Jenrick urges Government to proscribe Iranian organisation as terrorists
Conservative leadership candidate Robert Jenrick has called on the Government to proscribe Iran’s Revolutionary Guard Corps (IRGC) as a terrorist organisation.
The former minister described the IRGC, which is considered by Western allies to be a key part of Iran’s destabilising force in the Middle East, as the “world’s chief sponsor of terror”.
Writing in The Daily Telegraph, Mr Jenrick said Labour had dithered on Iran and urged Sir Keir Starmer to take action.
“In opposition, Sir Keir’s party repeatedly made a virtue of its promise to proscribe, or ban, the IRGC, designating it a terrorist organisation,” he said.
“David Lammy told how Labour’s government would ban the IRGC, again and again. Now, he tells us climate change is a bigger threat.”
He said proscribing the IRGC would allow the UK to crack down on groups linked to the organisation.
“To fail to stop Iran in its tracks only stores up bigger problems,” he wrote. “It’s a lesson the world has learned to its cost before”.
Mr Lammy, the Foreign Secretary, announced sanctions against IRGC-affiliated people and entities earlier this month.
He told the House of Commons: “We’ve sanctioned over 400 Iranian individuals and entities and through our work with partners, we are exposing and containing Iran’s destabilising weapons development, where soon we’ll be introducing further regulations to bolster existing bans on the export of goods and technology significant to Iran’s production of drones and missiles.”

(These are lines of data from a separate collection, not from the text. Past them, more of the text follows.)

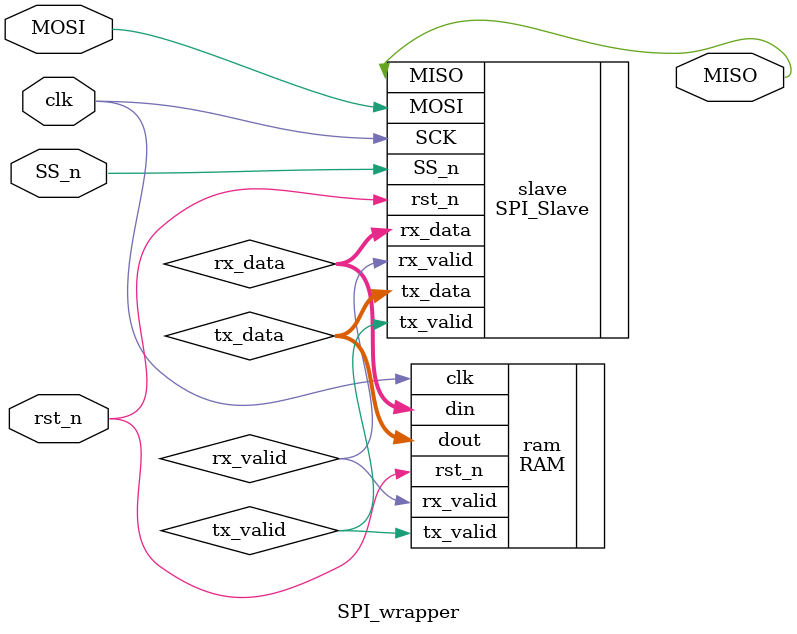
<source format=v>
module SPI_wrapper (
    MOSI,
    MISO,
    SS_n,
    clk,
    rst_n
);

  input MOSI, SS_n, clk, rst_n;
  output MISO;

  wire [9:0] rx_data;
  wire [7:0] tx_data;
  wire rx_valid, tx_valid;

  SPI_Slave slave (
      .MOSI(MOSI),
      .MISO(MISO),
      .SS_n(SS_n),
      .SCK(clk),
      .rst_n(rst_n),
      .rx_data(rx_data),
      .tx_data(tx_data),
      .rx_valid(rx_valid),
      .tx_valid(tx_valid)
  );

  RAM ram (
      .din(rx_data),
      .rx_valid(rx_valid),
      .dout(tx_data),
      .tx_valid(tx_valid),
      .clk(clk),
      .rst_n(rst_n)
  );

endmodule

</source>
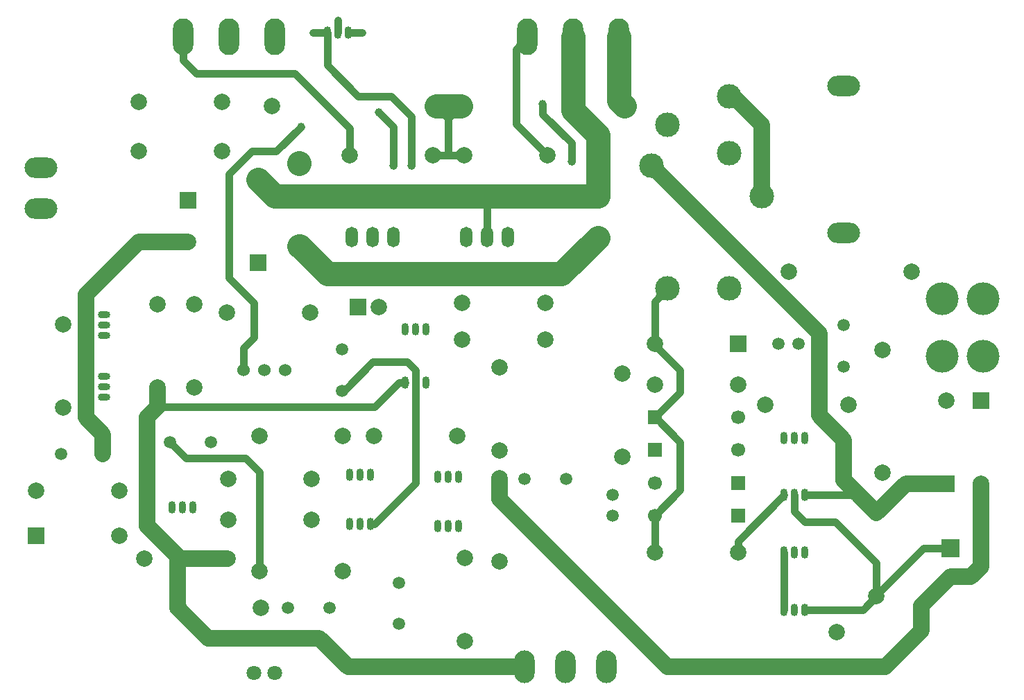
<source format=gtl>
%FSLAX46Y46*%
G04 Gerber Fmt 4.6, Leading zero omitted, Abs format (unit mm)*
G04 Created by KiCad (PCBNEW (2014-jul-16 BZR unknown)-product) date ma. 13. okt. 2014 kl. 20.08 +0200*
%MOMM*%
G01*
G04 APERTURE LIST*
%ADD10C,0.100000*%
%ADD11C,1.501140*%
%ADD12R,1.998980X1.998980*%
%ADD13C,1.998980*%
%ADD14C,1.699260*%
%ADD15R,1.699260X1.699260*%
%ADD16R,2.235200X2.235200*%
%ADD17O,0.899160X1.501140*%
%ADD18O,1.501140X0.899160*%
%ADD19O,1.501140X2.499360*%
%ADD20O,2.499360X4.500880*%
%ADD21C,1.524000*%
%ADD22O,4.000000X2.500000*%
%ADD23C,1.800000*%
%ADD24O,2.500000X4.000000*%
%ADD25C,4.000000*%
%ADD26C,1.500000*%
%ADD27C,3.000000*%
%ADD28C,1.000000*%
%ADD29C,0.500000*%
%ADD30C,0.900000*%
%ADD31C,3.000000*%
%ADD32C,2.000000*%
%ADD33C,1.000000*%
G04 APERTURE END LIST*
D10*
D11*
X122250000Y-122750000D03*
X117170000Y-122750000D03*
X123750000Y-96250000D03*
X123750000Y-91170000D03*
D12*
X125730000Y-86000000D03*
D13*
X128270000Y-86000000D03*
D11*
X89500000Y-104000000D03*
X94580000Y-104000000D03*
D12*
X105000000Y-72960000D03*
D13*
X105000000Y-78040000D03*
D11*
X146000000Y-107000000D03*
X151080000Y-107000000D03*
D12*
X155000000Y-77540000D03*
D13*
X155000000Y-72460000D03*
X96580000Y-114000000D03*
D12*
X86420000Y-114000000D03*
D13*
X118500000Y-78580000D03*
D12*
X118500000Y-68420000D03*
D13*
X113500000Y-70420000D03*
D12*
X113500000Y-80580000D03*
D14*
X161920000Y-107500000D03*
D15*
X172080000Y-107500000D03*
D14*
X172080000Y-103500000D03*
D15*
X161920000Y-103500000D03*
D14*
X161920000Y-111500000D03*
D15*
X172080000Y-111500000D03*
D14*
X172080000Y-99500000D03*
D15*
X161920000Y-99500000D03*
D13*
X161920000Y-90500000D03*
D12*
X172080000Y-90500000D03*
D13*
X197500000Y-97420000D03*
D12*
X197500000Y-107580000D03*
D13*
X201750000Y-107580000D03*
D12*
X201750000Y-97420000D03*
D13*
X98920000Y-61000000D03*
X109080000Y-61000000D03*
X98920000Y-67000000D03*
X109080000Y-67000000D03*
D16*
X198000000Y-115500000D03*
D17*
X126000000Y-112500000D03*
X124730000Y-112500000D03*
X127270000Y-112500000D03*
X136750000Y-112750000D03*
X138020000Y-112750000D03*
X135480000Y-112750000D03*
X104250000Y-110500000D03*
X102980000Y-110500000D03*
X105520000Y-110500000D03*
X136750000Y-106750000D03*
X138020000Y-106750000D03*
X135480000Y-106750000D03*
X126000000Y-106500000D03*
X124730000Y-106500000D03*
X127270000Y-106500000D03*
D18*
X94750000Y-95750000D03*
X94750000Y-97020000D03*
X94750000Y-94480000D03*
D17*
X132750000Y-95250000D03*
X134020000Y-95250000D03*
X131480000Y-95250000D03*
D18*
X94750000Y-88250000D03*
X94750000Y-89520000D03*
X94750000Y-86980000D03*
D17*
X123250000Y-52500000D03*
X121980000Y-52500000D03*
X124520000Y-52500000D03*
X132750000Y-88750000D03*
X134020000Y-88750000D03*
X131480000Y-88750000D03*
D19*
X127500000Y-77500000D03*
X124960000Y-77500000D03*
X130040000Y-77500000D03*
X141500000Y-77500000D03*
X144040000Y-77500000D03*
X138960000Y-77500000D03*
D20*
X110000000Y-53000000D03*
X104412000Y-53000000D03*
X115588000Y-53000000D03*
X152000000Y-53000000D03*
X146412000Y-53000000D03*
X157588000Y-53000000D03*
D17*
X179000000Y-123000000D03*
X177730000Y-123000000D03*
X180270000Y-123000000D03*
X179000000Y-116000000D03*
X177730000Y-116000000D03*
X180270000Y-116000000D03*
X179000000Y-109000000D03*
X177730000Y-109000000D03*
X180270000Y-109000000D03*
X179000000Y-102000000D03*
X177730000Y-102000000D03*
X180270000Y-102000000D03*
D13*
X138750000Y-126830000D03*
X138750000Y-116670000D03*
X103670000Y-122750000D03*
X113830000Y-122750000D03*
X113670000Y-118250000D03*
X123830000Y-118250000D03*
X99670000Y-116750000D03*
X109830000Y-116750000D03*
X109920000Y-112000000D03*
X120080000Y-112000000D03*
X143000000Y-117080000D03*
X143000000Y-106920000D03*
X86420000Y-108500000D03*
X96580000Y-108500000D03*
X109920000Y-107000000D03*
X120080000Y-107000000D03*
X143000000Y-103580000D03*
X143000000Y-93420000D03*
X113670000Y-101750000D03*
X123830000Y-101750000D03*
X127670000Y-101750000D03*
X137830000Y-101750000D03*
X101250000Y-85670000D03*
X101250000Y-95830000D03*
X138420000Y-90000000D03*
X148580000Y-90000000D03*
X105750000Y-85670000D03*
X105750000Y-95830000D03*
X109670000Y-86750000D03*
X119830000Y-86750000D03*
X89750000Y-98330000D03*
X89750000Y-88170000D03*
X138420000Y-85500000D03*
X148580000Y-85500000D03*
X124670000Y-67500000D03*
X134830000Y-67500000D03*
X138670000Y-67500000D03*
X148830000Y-67500000D03*
X115250000Y-61500000D03*
X135250000Y-61500000D03*
X138250000Y-61500000D03*
X158250000Y-61500000D03*
X158000000Y-94170000D03*
X158000000Y-104330000D03*
X189000000Y-121330000D03*
X189000000Y-111170000D03*
X194330000Y-125750000D03*
X184170000Y-125750000D03*
X161920000Y-116000000D03*
X172080000Y-116000000D03*
X175420000Y-98000000D03*
X185580000Y-98000000D03*
X161920000Y-95500000D03*
X172080000Y-95500000D03*
D21*
X114290000Y-93750000D03*
X116830000Y-93750000D03*
X111750000Y-93750000D03*
D22*
X87000000Y-69000000D03*
X87000000Y-74000000D03*
X185000000Y-59000000D03*
X185000000Y-77000000D03*
D23*
X113000000Y-130750000D03*
X115540000Y-130750000D03*
D24*
X146000000Y-130000000D03*
X151000000Y-130000000D03*
X156000000Y-130000000D03*
D25*
X197000000Y-92000000D03*
X202000000Y-92000000D03*
X202000000Y-85000000D03*
X197000000Y-85000000D03*
D26*
X130750000Y-124750000D03*
X130750000Y-119750000D03*
X102750000Y-102500000D03*
X107750000Y-102500000D03*
X156750000Y-109000000D03*
X156750000Y-111500000D03*
D11*
X185000000Y-88250000D03*
X185000000Y-93330000D03*
D26*
X179500000Y-90500000D03*
X177000000Y-90500000D03*
D13*
X189750000Y-91250000D03*
X189750000Y-106250000D03*
X178250000Y-81750000D03*
X193250000Y-81750000D03*
D27*
X163500000Y-83750000D03*
X171000000Y-67250000D03*
X171000000Y-60250000D03*
X163500000Y-63750000D03*
X171000000Y-83750000D03*
D28*
X132250000Y-68750000D03*
X128250000Y-62250000D03*
X130000000Y-68750000D03*
D27*
X161500000Y-68750000D03*
D28*
X151750000Y-68250000D03*
X148250000Y-61250000D03*
D27*
X175000000Y-72500000D03*
D28*
X118750000Y-64000000D03*
D29*
X123750000Y-96250000D02*
X124000000Y-96250000D01*
D30*
X124000000Y-96250000D02*
X127500000Y-92750000D01*
X127500000Y-92750000D02*
X131750000Y-92750000D01*
X131750000Y-92750000D02*
X132750000Y-93750000D01*
X132750000Y-93750000D02*
X132750000Y-95250000D01*
X127270000Y-112500000D02*
X127750000Y-112500000D01*
X127750000Y-112500000D02*
X132750000Y-107500000D01*
X132750000Y-107500000D02*
X132750000Y-95250000D01*
X121980000Y-56480000D02*
X125750000Y-60250000D01*
X125750000Y-60250000D02*
X129750000Y-60250000D01*
X129750000Y-60250000D02*
X132250000Y-62750000D01*
X132250000Y-62750000D02*
X132250000Y-68750000D01*
X121980000Y-52500000D02*
X121980000Y-56480000D01*
X121980000Y-52500000D02*
X120250000Y-52500000D01*
X128250000Y-62250000D02*
X130000000Y-64000000D01*
X130000000Y-64000000D02*
X130000000Y-68750000D01*
X124520000Y-52500000D02*
X126250000Y-52500000D01*
D29*
X189000000Y-111170000D02*
X189000000Y-111000000D01*
D31*
X118500000Y-68420000D02*
X118500000Y-68500000D01*
D32*
X197500000Y-107580000D02*
X197080000Y-107580000D01*
X193000000Y-107580000D02*
X192590000Y-107580000D01*
X192590000Y-107580000D02*
X189000000Y-111170000D01*
X197500000Y-107580000D02*
X193000000Y-107580000D01*
X186750000Y-108920000D02*
X189000000Y-111170000D01*
X185000000Y-107170000D02*
X186750000Y-108920000D01*
X185000000Y-102250000D02*
X185000000Y-107170000D01*
X182000000Y-99250000D02*
X185000000Y-102250000D01*
X182000000Y-89250000D02*
X182000000Y-99250000D01*
X161500000Y-68750000D02*
X182000000Y-89250000D01*
D30*
X186830000Y-109000000D02*
X186750000Y-109000000D01*
X186750000Y-109000000D02*
X186750000Y-108920000D01*
X180270000Y-109000000D02*
X186830000Y-109000000D01*
D33*
X161920000Y-99500000D02*
X162000000Y-99500000D01*
D30*
X162000000Y-99500000D02*
X165000000Y-102500000D01*
X165000000Y-108420000D02*
X161920000Y-111500000D01*
X165000000Y-102500000D02*
X165000000Y-108420000D01*
X161920000Y-111500000D02*
X161920000Y-113500000D01*
X161920000Y-113500000D02*
X161920000Y-116000000D01*
D33*
X161920000Y-90500000D02*
X161920000Y-90670000D01*
D30*
X161920000Y-90670000D02*
X165000000Y-93750000D01*
X165000000Y-96420000D02*
X161920000Y-99500000D01*
X165000000Y-93750000D02*
X165000000Y-96420000D01*
D32*
X94580000Y-101580000D02*
X92500000Y-99500000D01*
X92500000Y-99500000D02*
X92500000Y-84500000D01*
X92500000Y-84500000D02*
X98960000Y-78040000D01*
X98960000Y-78040000D02*
X105000000Y-78040000D01*
X94580000Y-104000000D02*
X94580000Y-101580000D01*
D31*
X150540000Y-82000000D02*
X155000000Y-77540000D01*
X122000000Y-82000000D02*
X150540000Y-82000000D01*
X118580000Y-78580000D02*
X122000000Y-82000000D01*
X118500000Y-78580000D02*
X118580000Y-78580000D01*
D30*
X161920000Y-85330000D02*
X163500000Y-83750000D01*
X161920000Y-90500000D02*
X161920000Y-85330000D01*
X141500000Y-77500000D02*
X141500000Y-72460000D01*
D33*
X141500000Y-72460000D02*
X141500000Y-72500000D01*
X141500000Y-72500000D02*
X141500000Y-72460000D01*
D31*
X152000000Y-62000000D02*
X152000000Y-53000000D01*
X155000000Y-65000000D02*
X152000000Y-62000000D01*
X155000000Y-72460000D02*
X155000000Y-65000000D01*
X115540000Y-72460000D02*
X113500000Y-70420000D01*
X155000000Y-72460000D02*
X141500000Y-72460000D01*
X141500000Y-72460000D02*
X115540000Y-72460000D01*
D32*
X194500000Y-122500000D02*
X198000000Y-119000000D01*
X194500000Y-125580000D02*
X194500000Y-122500000D01*
X201750000Y-117750000D02*
X201750000Y-107580000D01*
X200500000Y-119000000D02*
X201750000Y-117750000D01*
X198000000Y-119000000D02*
X200500000Y-119000000D01*
X143000000Y-109500000D02*
X163500000Y-130000000D01*
X170000000Y-130000000D02*
X190080000Y-130000000D01*
X163500000Y-130000000D02*
X170000000Y-130000000D01*
X190080000Y-130000000D02*
X194500000Y-125580000D01*
X143000000Y-106920000D02*
X143000000Y-109500000D01*
D30*
X151750000Y-68250000D02*
X151750000Y-66000000D01*
X151750000Y-66000000D02*
X148250000Y-62500000D01*
X148250000Y-62500000D02*
X148250000Y-61250000D01*
X136750000Y-63000000D02*
X138250000Y-61500000D01*
X136750000Y-67500000D02*
X136750000Y-63000000D01*
X136750000Y-63000000D02*
X135250000Y-61500000D01*
X138670000Y-67500000D02*
X136750000Y-67500000D01*
X136750000Y-67500000D02*
X134830000Y-67500000D01*
D31*
X135250000Y-61500000D02*
X138250000Y-61500000D01*
D32*
X171500000Y-60250000D02*
X171000000Y-60250000D01*
X175000000Y-72500000D02*
X175000000Y-63750000D01*
X175000000Y-63750000D02*
X171500000Y-60250000D01*
X124500000Y-130000000D02*
X121000000Y-126500000D01*
X121000000Y-126500000D02*
X107420000Y-126500000D01*
X107420000Y-126500000D02*
X103670000Y-122750000D01*
X146000000Y-130000000D02*
X124500000Y-130000000D01*
X103670000Y-122750000D02*
X103830000Y-122750000D01*
X101250000Y-95830000D02*
X101250000Y-98250000D01*
D30*
X127750000Y-98250000D02*
X101250000Y-98250000D01*
X131480000Y-95250000D02*
X130750000Y-95250000D01*
X130750000Y-95250000D02*
X127750000Y-98250000D01*
D32*
X103670000Y-116420000D02*
X100000000Y-112750000D01*
X100000000Y-112750000D02*
X100000000Y-99500000D01*
X100000000Y-99500000D02*
X101250000Y-98250000D01*
X103670000Y-117000000D02*
X103670000Y-116420000D01*
X103670000Y-122750000D02*
X103670000Y-117000000D01*
X103670000Y-116750000D02*
X103920000Y-117000000D01*
X103920000Y-117000000D02*
X104000000Y-117000000D01*
X104000000Y-117000000D02*
X103670000Y-117000000D01*
X109830000Y-116750000D02*
X103670000Y-116750000D01*
D29*
X189000000Y-121330000D02*
X189000000Y-121250000D01*
D30*
X189000000Y-121250000D02*
X194750000Y-115500000D01*
X194750000Y-115500000D02*
X198000000Y-115500000D01*
X180270000Y-123000000D02*
X187330000Y-123000000D01*
X187330000Y-123000000D02*
X189000000Y-121330000D01*
X180250000Y-112250000D02*
X184000000Y-112250000D01*
X179000000Y-111000000D02*
X180250000Y-112250000D01*
X179000000Y-109000000D02*
X179000000Y-111000000D01*
X189000000Y-117250000D02*
X189000000Y-121330000D01*
X184000000Y-112250000D02*
X189000000Y-117250000D01*
D29*
X109420000Y-107500000D02*
X109920000Y-107000000D01*
D30*
X118750000Y-64000000D02*
X115750000Y-67000000D01*
X115750000Y-67000000D02*
X112750000Y-67000000D01*
X112750000Y-67000000D02*
X110000000Y-69750000D01*
X110000000Y-69750000D02*
X110000000Y-82500000D01*
X110000000Y-82500000D02*
X113000000Y-85500000D01*
X113000000Y-85500000D02*
X113000000Y-89750000D01*
X113000000Y-89750000D02*
X111750000Y-91000000D01*
X111750000Y-91000000D02*
X111750000Y-93750000D01*
X123250000Y-52500000D02*
X123250000Y-51000000D01*
X124670000Y-67500000D02*
X124670000Y-64170000D01*
X124670000Y-64170000D02*
X118000000Y-57500000D01*
X118000000Y-57500000D02*
X106000000Y-57500000D01*
X106000000Y-57500000D02*
X104412000Y-55912000D01*
X104412000Y-55912000D02*
X104412000Y-53000000D01*
D33*
X146412000Y-53000000D02*
X146412000Y-53088000D01*
D30*
X146412000Y-53088000D02*
X145000000Y-54500000D01*
X145000000Y-63670000D02*
X148830000Y-67500000D01*
X145000000Y-54500000D02*
X145000000Y-63670000D01*
D31*
X157588000Y-60838000D02*
X158250000Y-61500000D01*
X157588000Y-53000000D02*
X157588000Y-60838000D01*
D30*
X177730000Y-123000000D02*
X177730000Y-116000000D01*
X172080000Y-116000000D02*
X172080000Y-114650000D01*
X172080000Y-114650000D02*
X177730000Y-109000000D01*
X113670000Y-118250000D02*
X113670000Y-106170000D01*
X113670000Y-106170000D02*
X112000000Y-104500000D01*
X112000000Y-104500000D02*
X104750000Y-104500000D01*
X104750000Y-104500000D02*
X102750000Y-102500000D01*
M02*

</source>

Mr Jenrick was among Conservatives who called for the organisation to be proscribed as a terrorist organisation, but then-foreign secretary Lord Cameron said in April that such a move “would effectively end diplomatic relations” with Iran.
“When it comes to delivering a very direct message to the Iranians… I want to have that conversation myself, I don’t want to ring up my French counterpart and say ‘could you message the Iranians with this message?’,” Lord Cameron said at the time.
“I think that is not in Britain’s interest, that wouldn’t strengthen our approach, in many ways it would weaken it.”